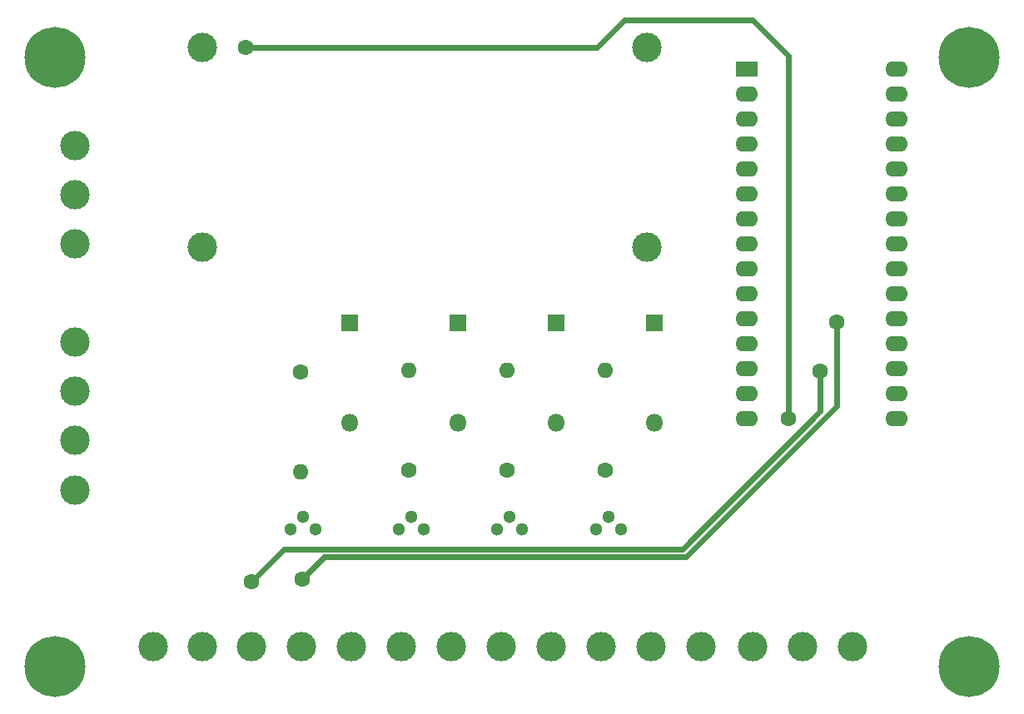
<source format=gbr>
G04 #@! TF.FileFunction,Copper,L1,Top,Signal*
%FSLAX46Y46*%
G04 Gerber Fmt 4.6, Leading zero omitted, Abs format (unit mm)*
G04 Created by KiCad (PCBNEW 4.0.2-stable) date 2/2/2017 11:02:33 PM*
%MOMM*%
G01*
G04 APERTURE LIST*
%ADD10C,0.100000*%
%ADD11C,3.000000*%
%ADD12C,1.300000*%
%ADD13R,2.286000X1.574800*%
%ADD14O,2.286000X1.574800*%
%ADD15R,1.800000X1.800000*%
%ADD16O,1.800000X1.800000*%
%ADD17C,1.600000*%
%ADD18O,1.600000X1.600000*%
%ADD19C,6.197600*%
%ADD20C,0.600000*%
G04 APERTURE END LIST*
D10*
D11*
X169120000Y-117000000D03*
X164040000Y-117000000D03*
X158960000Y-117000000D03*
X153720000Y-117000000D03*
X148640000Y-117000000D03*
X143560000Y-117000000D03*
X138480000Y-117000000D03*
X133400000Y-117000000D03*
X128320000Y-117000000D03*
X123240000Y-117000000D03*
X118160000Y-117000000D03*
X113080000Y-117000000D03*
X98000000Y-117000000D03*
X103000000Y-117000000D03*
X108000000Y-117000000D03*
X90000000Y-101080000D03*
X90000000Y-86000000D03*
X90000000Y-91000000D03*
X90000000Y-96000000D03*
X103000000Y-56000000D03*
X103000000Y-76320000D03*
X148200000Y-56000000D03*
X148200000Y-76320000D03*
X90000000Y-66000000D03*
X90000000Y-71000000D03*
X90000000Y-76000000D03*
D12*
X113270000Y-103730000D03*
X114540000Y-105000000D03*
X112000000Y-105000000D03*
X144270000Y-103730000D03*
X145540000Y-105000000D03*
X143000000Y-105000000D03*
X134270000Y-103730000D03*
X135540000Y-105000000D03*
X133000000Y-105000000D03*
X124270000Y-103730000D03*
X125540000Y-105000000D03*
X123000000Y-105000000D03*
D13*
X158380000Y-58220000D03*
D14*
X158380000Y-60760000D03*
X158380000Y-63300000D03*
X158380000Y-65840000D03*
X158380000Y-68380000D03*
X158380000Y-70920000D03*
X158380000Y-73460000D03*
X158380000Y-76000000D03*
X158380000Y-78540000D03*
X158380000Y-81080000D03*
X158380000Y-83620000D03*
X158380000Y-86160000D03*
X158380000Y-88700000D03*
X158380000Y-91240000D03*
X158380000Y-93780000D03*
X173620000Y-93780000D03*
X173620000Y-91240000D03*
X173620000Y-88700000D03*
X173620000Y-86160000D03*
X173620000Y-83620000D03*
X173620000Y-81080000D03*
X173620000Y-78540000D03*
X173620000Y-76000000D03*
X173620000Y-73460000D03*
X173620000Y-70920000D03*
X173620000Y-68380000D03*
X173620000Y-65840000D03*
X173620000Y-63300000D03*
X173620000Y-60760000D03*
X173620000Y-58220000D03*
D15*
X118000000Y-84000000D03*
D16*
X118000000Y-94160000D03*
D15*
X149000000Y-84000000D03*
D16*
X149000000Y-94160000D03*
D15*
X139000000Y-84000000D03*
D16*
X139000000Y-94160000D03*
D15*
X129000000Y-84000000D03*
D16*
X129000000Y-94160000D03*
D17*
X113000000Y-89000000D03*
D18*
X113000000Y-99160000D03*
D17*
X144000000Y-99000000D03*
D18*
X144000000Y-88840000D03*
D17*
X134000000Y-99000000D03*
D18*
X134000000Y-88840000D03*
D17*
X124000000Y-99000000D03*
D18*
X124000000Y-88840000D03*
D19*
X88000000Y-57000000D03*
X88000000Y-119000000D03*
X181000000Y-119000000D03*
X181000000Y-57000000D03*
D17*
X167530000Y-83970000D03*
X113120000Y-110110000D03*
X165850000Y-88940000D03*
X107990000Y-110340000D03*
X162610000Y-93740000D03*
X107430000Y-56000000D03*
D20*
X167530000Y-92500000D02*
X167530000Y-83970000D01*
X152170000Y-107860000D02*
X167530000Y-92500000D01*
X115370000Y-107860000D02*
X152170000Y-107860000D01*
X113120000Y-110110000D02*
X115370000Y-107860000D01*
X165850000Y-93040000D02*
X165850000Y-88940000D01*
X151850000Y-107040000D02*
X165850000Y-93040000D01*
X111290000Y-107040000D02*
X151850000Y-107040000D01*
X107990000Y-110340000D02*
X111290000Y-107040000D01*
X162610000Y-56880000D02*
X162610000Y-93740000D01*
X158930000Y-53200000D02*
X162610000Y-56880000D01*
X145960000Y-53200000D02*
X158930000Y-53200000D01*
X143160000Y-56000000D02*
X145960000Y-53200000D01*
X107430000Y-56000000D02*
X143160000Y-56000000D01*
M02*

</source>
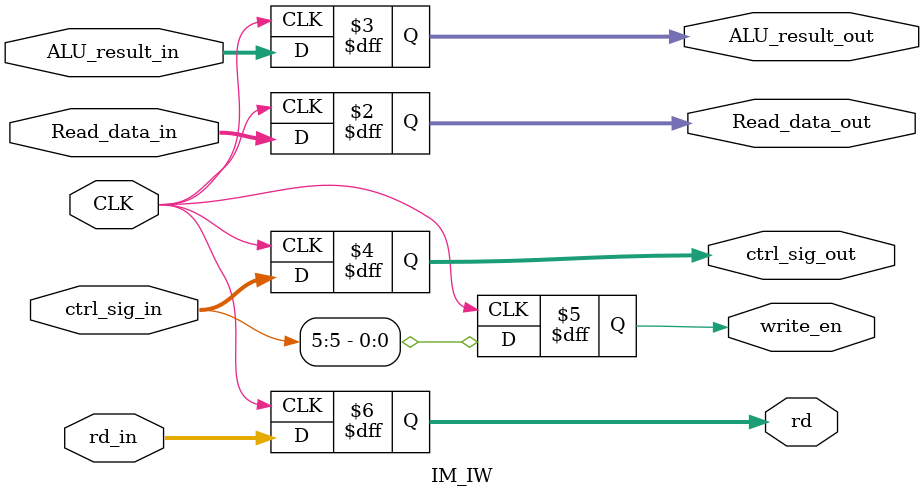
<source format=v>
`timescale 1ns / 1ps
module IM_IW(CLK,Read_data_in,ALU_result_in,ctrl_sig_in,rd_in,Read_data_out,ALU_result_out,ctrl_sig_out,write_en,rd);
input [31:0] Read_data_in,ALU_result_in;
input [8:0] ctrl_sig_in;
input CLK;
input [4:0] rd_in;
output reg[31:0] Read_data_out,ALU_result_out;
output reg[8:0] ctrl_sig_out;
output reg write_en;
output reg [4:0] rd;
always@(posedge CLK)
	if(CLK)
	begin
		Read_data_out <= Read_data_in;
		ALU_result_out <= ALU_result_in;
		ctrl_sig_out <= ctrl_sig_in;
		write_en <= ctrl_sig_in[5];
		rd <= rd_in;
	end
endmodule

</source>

Problem to work on => Transcribe the whole listing exactly as it stands, apart from the pictures.

Result of this exercise =>
<source format=gbr>
G04 #@! TF.FileFunction,Copper,L1,Top,Signal*
%FSLAX46Y46*%
G04 Gerber Fmt 4.6, Leading zero omitted, Abs format (unit mm)*
G04 Created by KiCad (PCBNEW 4.0.2-stable) date 2/2/2017 11:02:33 PM*
%MOMM*%
G01*
G04 APERTURE LIST*
%ADD10C,0.100000*%
%ADD11C,3.000000*%
%ADD12C,1.300000*%
%ADD13R,2.286000X1.574800*%
%ADD14O,2.286000X1.574800*%
%ADD15R,1.800000X1.800000*%
%ADD16O,1.800000X1.800000*%
%ADD17C,1.600000*%
%ADD18O,1.600000X1.600000*%
%ADD19C,6.197600*%
%ADD20C,0.600000*%
G04 APERTURE END LIST*
D10*
D11*
X169120000Y-117000000D03*
X164040000Y-117000000D03*
X158960000Y-117000000D03*
X153720000Y-117000000D03*
X148640000Y-117000000D03*
X143560000Y-117000000D03*
X138480000Y-117000000D03*
X133400000Y-117000000D03*
X128320000Y-117000000D03*
X123240000Y-117000000D03*
X118160000Y-117000000D03*
X113080000Y-117000000D03*
X98000000Y-117000000D03*
X103000000Y-117000000D03*
X108000000Y-117000000D03*
X90000000Y-101080000D03*
X90000000Y-86000000D03*
X90000000Y-91000000D03*
X90000000Y-96000000D03*
X103000000Y-56000000D03*
X103000000Y-76320000D03*
X148200000Y-56000000D03*
X148200000Y-76320000D03*
X90000000Y-66000000D03*
X90000000Y-71000000D03*
X90000000Y-76000000D03*
D12*
X113270000Y-103730000D03*
X114540000Y-105000000D03*
X112000000Y-105000000D03*
X144270000Y-103730000D03*
X145540000Y-105000000D03*
X143000000Y-105000000D03*
X134270000Y-103730000D03*
X135540000Y-105000000D03*
X133000000Y-105000000D03*
X124270000Y-103730000D03*
X125540000Y-105000000D03*
X123000000Y-105000000D03*
D13*
X158380000Y-58220000D03*
D14*
X158380000Y-60760000D03*
X158380000Y-63300000D03*
X158380000Y-65840000D03*
X158380000Y-68380000D03*
X158380000Y-70920000D03*
X158380000Y-73460000D03*
X158380000Y-76000000D03*
X158380000Y-78540000D03*
X158380000Y-81080000D03*
X158380000Y-83620000D03*
X158380000Y-86160000D03*
X158380000Y-88700000D03*
X158380000Y-91240000D03*
X158380000Y-93780000D03*
X173620000Y-93780000D03*
X173620000Y-91240000D03*
X173620000Y-88700000D03*
X173620000Y-86160000D03*
X173620000Y-83620000D03*
X173620000Y-81080000D03*
X173620000Y-78540000D03*
X173620000Y-76000000D03*
X173620000Y-73460000D03*
X173620000Y-70920000D03*
X173620000Y-68380000D03*
X173620000Y-65840000D03*
X173620000Y-63300000D03*
X173620000Y-60760000D03*
X173620000Y-58220000D03*
D15*
X118000000Y-84000000D03*
D16*
X118000000Y-94160000D03*
D15*
X149000000Y-84000000D03*
D16*
X149000000Y-94160000D03*
D15*
X139000000Y-84000000D03*
D16*
X139000000Y-94160000D03*
D15*
X129000000Y-84000000D03*
D16*
X129000000Y-94160000D03*
D17*
X113000000Y-89000000D03*
D18*
X113000000Y-99160000D03*
D17*
X144000000Y-99000000D03*
D18*
X144000000Y-88840000D03*
D17*
X134000000Y-99000000D03*
D18*
X134000000Y-88840000D03*
D17*
X124000000Y-99000000D03*
D18*
X124000000Y-88840000D03*
D19*
X88000000Y-57000000D03*
X88000000Y-119000000D03*
X181000000Y-119000000D03*
X181000000Y-57000000D03*
D17*
X167530000Y-83970000D03*
X113120000Y-110110000D03*
X165850000Y-88940000D03*
X107990000Y-110340000D03*
X162610000Y-93740000D03*
X107430000Y-56000000D03*
D20*
X167530000Y-92500000D02*
X167530000Y-83970000D01*
X152170000Y-107860000D02*
X167530000Y-92500000D01*
X115370000Y-107860000D02*
X152170000Y-107860000D01*
X113120000Y-110110000D02*
X115370000Y-107860000D01*
X165850000Y-93040000D02*
X165850000Y-88940000D01*
X151850000Y-107040000D02*
X165850000Y-93040000D01*
X111290000Y-107040000D02*
X151850000Y-107040000D01*
X107990000Y-110340000D02*
X111290000Y-107040000D01*
X162610000Y-56880000D02*
X162610000Y-93740000D01*
X158930000Y-53200000D02*
X162610000Y-56880000D01*
X145960000Y-53200000D02*
X158930000Y-53200000D01*
X143160000Y-56000000D02*
X145960000Y-53200000D01*
X107430000Y-56000000D02*
X143160000Y-56000000D01*
M02*

</source>
<source format=v>
`timescale 1ns / 1ps
module IM_IW(CLK,Read_data_in,ALU_result_in,ctrl_sig_in,rd_in,Read_data_out,ALU_result_out,ctrl_sig_out,write_en,rd);
input [31:0] Read_data_in,ALU_result_in;
input [8:0] ctrl_sig_in;
input CLK;
input [4:0] rd_in;
output reg[31:0] Read_data_out,ALU_result_out;
output reg[8:0] ctrl_sig_out;
output reg write_en;
output reg [4:0] rd;
always@(posedge CLK)
	if(CLK)
	begin
		Read_data_out <= Read_data_in;
		ALU_result_out <= ALU_result_in;
		ctrl_sig_out <= ctrl_sig_in;
		write_en <= ctrl_sig_in[5];
		rd <= rd_in;
	end
endmodule

</source>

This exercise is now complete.